--- TEXTO ORIGINAL ---
Divergencias marcadas

Desde la noche del primero de julio de 2018, cuando el triunfo de Morena era ya irrebatible y apabullante, se supo con toda claridad que el rumbo del país sería otro con la victoria de Andrés Manuel López Obrador.
Aún antes de tomar posesión como Presidente de la República, el hombre de Macuspana clarificó sus políticas antineoliberales con el contundente anuncio de la cancelación del Nuevo Aeropuerto Internacional de la Ciudad de México, como símbolo del nuevo rumbo.
“No soy florero”, aclaró ante las presiones del sector privado que exigía se mantuviera la magna obra apalancada con recursos públicos frente a presentes y futuras ganancias privadas.
A 16 meses de este mandato, el gobierno ha mantenido sus tesis contra la férrea oposición del sector privado nacional y extranjero, así como de la banca nacional e internacional, y de los mercados de valores y del dinero local y global. El desarrollo antes que el crecimiento.
La pugna se abrió y agudizó con el freno al crecimiento económico sufrido en 2019, y con la pandemia del coronavirus vino el colapso. Hubo quienes pensaron que así, habría un retorno al viejo rumbo, el rescate financiero y comercial a la gran empresa a costa de los recursos públicos y el empobrecimiento mayoritario.
Quienes así pensaron no supieron escuchar al Ejecutivo Federal, quien en su mensaje del domingo pasado, reitero su línea política, su definición económica y su respaldo social.
Medio billón de pesos (quinientos mil millones de pesos) serán inyectados a la economía nacional en lo que resta del año, con la creación de dos millones de empleos, créditos a un millón de pequeños y microempresarios formales e informales y, en general, apoyos directos a 22 millones de mexicanos.
--- EXTRACTO DE DATOS ---
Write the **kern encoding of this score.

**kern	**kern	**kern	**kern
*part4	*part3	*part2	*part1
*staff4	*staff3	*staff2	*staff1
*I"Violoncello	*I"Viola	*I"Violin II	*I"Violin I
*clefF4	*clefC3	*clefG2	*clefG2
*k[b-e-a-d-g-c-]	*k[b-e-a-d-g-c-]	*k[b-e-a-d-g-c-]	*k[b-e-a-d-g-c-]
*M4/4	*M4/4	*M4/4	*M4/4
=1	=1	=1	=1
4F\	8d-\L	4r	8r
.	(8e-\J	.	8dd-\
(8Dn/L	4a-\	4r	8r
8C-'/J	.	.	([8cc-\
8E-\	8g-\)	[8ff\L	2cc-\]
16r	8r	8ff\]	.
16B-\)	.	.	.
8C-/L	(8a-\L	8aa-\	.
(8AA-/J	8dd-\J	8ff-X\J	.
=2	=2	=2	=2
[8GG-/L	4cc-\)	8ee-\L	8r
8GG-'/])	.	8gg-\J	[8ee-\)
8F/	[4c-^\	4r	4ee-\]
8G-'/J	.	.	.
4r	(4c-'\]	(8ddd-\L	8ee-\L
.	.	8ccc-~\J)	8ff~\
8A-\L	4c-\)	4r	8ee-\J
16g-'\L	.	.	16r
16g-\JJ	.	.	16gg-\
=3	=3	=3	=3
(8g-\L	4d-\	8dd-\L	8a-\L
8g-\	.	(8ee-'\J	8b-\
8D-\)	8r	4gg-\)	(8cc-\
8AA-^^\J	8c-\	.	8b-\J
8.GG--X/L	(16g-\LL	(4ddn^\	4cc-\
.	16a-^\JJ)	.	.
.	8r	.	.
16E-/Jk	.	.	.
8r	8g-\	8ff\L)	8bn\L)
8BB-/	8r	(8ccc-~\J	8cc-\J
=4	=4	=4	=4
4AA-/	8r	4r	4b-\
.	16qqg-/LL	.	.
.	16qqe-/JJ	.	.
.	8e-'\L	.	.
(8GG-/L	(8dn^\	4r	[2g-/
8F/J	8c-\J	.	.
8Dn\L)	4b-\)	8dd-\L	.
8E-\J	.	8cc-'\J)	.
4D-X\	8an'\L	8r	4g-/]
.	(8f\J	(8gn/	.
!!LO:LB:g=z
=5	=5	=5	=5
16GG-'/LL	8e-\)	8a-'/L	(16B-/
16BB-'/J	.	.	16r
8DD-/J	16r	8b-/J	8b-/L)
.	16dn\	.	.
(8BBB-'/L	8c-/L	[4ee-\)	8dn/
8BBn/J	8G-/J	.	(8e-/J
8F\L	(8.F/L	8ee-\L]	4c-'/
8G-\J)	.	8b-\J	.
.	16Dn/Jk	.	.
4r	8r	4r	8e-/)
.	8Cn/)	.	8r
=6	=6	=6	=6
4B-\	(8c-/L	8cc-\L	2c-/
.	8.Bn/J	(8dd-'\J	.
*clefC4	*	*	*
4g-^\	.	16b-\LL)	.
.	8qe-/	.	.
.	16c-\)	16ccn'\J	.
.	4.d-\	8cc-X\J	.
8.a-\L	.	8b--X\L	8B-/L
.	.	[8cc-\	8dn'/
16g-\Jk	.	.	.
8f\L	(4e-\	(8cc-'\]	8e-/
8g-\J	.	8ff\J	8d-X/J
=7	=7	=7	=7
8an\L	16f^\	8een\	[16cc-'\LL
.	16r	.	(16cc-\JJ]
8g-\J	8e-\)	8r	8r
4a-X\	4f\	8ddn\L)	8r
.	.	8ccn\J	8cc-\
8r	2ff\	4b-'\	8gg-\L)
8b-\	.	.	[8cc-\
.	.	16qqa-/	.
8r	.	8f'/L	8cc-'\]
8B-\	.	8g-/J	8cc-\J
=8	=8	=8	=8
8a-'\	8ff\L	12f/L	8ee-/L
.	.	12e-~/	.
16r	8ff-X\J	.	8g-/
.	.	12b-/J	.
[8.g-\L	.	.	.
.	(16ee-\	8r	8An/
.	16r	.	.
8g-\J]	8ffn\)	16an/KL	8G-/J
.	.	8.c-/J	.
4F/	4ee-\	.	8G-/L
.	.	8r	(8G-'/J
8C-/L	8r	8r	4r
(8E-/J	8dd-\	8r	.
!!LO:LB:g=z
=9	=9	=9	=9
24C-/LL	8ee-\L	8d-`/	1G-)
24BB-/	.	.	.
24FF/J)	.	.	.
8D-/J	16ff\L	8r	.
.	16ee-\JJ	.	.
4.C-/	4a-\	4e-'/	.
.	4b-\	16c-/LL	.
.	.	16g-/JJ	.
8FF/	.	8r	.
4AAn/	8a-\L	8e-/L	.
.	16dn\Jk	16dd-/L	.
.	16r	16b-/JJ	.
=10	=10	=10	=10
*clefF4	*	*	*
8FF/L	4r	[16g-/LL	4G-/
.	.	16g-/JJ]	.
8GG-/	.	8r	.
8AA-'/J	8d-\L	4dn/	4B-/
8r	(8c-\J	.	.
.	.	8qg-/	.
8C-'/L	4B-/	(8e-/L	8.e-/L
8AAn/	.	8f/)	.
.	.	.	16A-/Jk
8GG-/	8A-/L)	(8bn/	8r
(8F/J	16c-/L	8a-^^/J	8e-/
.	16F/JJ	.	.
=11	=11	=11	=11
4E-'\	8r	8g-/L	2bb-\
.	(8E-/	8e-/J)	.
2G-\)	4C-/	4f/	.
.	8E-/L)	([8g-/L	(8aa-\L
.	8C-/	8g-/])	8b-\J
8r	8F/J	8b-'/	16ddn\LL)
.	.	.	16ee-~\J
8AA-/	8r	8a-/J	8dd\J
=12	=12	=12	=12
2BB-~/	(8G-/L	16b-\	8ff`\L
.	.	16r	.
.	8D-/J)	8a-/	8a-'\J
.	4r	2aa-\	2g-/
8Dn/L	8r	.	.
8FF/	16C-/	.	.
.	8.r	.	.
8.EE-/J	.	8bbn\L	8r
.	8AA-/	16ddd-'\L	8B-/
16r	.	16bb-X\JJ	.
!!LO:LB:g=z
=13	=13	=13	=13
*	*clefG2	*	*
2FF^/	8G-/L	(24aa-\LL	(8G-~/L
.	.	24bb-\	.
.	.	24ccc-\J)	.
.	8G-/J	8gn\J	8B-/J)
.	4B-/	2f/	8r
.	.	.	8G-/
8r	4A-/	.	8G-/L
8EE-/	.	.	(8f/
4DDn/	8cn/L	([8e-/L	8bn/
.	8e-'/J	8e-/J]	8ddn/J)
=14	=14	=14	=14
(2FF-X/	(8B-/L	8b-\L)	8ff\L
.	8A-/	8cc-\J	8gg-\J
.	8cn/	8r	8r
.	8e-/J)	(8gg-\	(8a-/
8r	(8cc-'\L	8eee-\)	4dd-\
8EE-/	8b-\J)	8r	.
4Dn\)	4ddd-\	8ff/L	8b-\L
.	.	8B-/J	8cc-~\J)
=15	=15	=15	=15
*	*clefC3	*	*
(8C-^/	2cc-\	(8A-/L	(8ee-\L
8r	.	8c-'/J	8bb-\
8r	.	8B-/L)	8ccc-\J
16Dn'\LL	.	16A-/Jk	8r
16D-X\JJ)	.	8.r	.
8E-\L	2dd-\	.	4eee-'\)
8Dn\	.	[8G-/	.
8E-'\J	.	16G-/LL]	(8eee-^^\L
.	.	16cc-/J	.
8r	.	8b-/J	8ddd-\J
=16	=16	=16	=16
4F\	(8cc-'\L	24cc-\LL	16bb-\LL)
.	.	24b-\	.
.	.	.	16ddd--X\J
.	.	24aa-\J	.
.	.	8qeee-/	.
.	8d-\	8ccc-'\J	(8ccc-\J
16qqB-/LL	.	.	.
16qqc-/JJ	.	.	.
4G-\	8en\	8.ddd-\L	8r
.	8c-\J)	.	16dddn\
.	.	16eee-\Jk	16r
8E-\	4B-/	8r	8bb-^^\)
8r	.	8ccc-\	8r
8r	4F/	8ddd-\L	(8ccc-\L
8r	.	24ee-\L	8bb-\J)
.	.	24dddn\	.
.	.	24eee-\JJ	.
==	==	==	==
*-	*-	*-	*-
---
Por favor, continúa el texto «Divergencias marcadas» a partir de su última oración.

Las divergencias de visión entre la política gubernamental y el sector privado quedaron más que manifiestas, falta aún ver el resultado de la guerra declarada y saber quien ganará la apuesta: los ricos para incrementar sus capitales o la administración lopezobradorista para soportar al país con la ayuda a quienes menos tienen.

SUSURROS
Así como en México se abre la batalla entre el capitalismo a ultranza y el nacionalismo social, en el mundo el Covid_19 da lugar al debate entre las recetas economicistas tradicionales y un nuevo orden económico mundial.
Se observa un grave desequilibrio en los países desarrollados, el peso de la propiedad privada sobre la pública en todos los ámbitos y el colapso de los precios del petróleo, que amenazan la viabilidad mundial bajo las actuales condiciones.
Si esta pandemia se prolonga por 6 meses más el PIB mundial se reducirá hasta en un 20 por ciento; el comercio mermará en más de una quinta parte y el desempleo rondará entre el 15 y el 40 por cien según cada nación.
A nivel mundial el debate es el mismo: más inversión privada o mayor acción del Estado; éste último parece triunfar como un mejor coordinador, un mayor empleador y un más sólido escudo social de último recurso. En medio año se sabrá quién ganó.